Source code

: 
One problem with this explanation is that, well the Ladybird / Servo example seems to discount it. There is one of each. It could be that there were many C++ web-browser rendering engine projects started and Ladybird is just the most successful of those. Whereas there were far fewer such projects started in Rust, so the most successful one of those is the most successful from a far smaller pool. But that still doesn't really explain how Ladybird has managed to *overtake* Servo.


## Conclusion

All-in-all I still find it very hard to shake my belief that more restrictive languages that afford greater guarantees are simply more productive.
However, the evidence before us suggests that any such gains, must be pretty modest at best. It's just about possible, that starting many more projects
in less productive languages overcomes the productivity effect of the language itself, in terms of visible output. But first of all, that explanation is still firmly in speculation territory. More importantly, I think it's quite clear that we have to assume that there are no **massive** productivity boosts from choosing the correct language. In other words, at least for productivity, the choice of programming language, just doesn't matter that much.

--

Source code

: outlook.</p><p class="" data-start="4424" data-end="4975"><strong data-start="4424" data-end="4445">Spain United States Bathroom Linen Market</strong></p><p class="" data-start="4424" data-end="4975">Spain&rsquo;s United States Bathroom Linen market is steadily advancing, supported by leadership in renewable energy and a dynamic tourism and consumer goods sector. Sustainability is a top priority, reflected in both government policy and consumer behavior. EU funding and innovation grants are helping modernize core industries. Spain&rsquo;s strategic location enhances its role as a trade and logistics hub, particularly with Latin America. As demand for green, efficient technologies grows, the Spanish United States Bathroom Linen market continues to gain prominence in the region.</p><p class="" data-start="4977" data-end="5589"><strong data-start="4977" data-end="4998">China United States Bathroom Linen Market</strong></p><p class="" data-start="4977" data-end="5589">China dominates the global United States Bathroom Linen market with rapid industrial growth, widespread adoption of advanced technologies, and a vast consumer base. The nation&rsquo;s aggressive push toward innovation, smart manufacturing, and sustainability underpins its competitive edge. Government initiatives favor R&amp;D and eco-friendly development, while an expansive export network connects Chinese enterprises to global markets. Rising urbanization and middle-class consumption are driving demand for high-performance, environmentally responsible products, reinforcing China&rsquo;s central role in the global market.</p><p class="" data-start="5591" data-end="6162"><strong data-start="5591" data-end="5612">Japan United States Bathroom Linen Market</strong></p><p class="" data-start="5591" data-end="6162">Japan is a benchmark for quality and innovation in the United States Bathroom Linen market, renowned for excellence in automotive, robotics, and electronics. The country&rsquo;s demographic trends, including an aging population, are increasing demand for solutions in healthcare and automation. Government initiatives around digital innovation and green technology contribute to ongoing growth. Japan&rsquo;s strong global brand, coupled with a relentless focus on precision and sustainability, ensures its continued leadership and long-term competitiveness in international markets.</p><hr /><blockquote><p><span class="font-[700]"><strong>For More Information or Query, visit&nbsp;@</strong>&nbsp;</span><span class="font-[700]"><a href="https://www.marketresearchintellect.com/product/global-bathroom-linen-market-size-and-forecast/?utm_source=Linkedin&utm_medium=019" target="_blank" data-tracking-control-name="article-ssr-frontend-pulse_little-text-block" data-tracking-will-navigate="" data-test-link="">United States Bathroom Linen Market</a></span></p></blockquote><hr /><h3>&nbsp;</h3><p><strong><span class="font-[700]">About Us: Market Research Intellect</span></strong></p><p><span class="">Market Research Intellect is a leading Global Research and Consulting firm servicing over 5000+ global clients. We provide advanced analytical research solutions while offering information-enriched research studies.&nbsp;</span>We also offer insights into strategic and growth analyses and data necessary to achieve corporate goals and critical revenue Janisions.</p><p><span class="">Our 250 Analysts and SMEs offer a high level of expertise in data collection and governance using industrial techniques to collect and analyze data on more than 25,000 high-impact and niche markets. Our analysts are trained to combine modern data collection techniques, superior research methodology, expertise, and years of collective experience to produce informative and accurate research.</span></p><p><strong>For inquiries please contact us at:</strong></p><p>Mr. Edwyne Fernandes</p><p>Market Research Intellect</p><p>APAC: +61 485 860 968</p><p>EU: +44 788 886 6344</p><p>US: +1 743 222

Exercice:
Dans les entrées ci-dessus, recopiez à l'identique le passage qui s'ouvre sur la ligne contenant « All-in-all I still » et se ferme sur la ligne contenant « in less productive », ces deux lignes incluses.

Réponse:
All-in-all I still find it very hard to shake my belief that more restrictive languages that afford greater guarantees are simply more productive.
However, the evidence before us suggests that any such gains, must be pretty modest at best. It's just about possible, that starting many more projects
in less productive languages overcomes the productivity effect of the language itself, in terms of visible output. But first of all, that explanation is still firmly in speculation territory. More importantly, I think it's quite clear that we have to assume that there are no **massive** productivity boosts from choosing the correct language. In other words, at least for productivity, the choice of programming language, just doesn't matter that much.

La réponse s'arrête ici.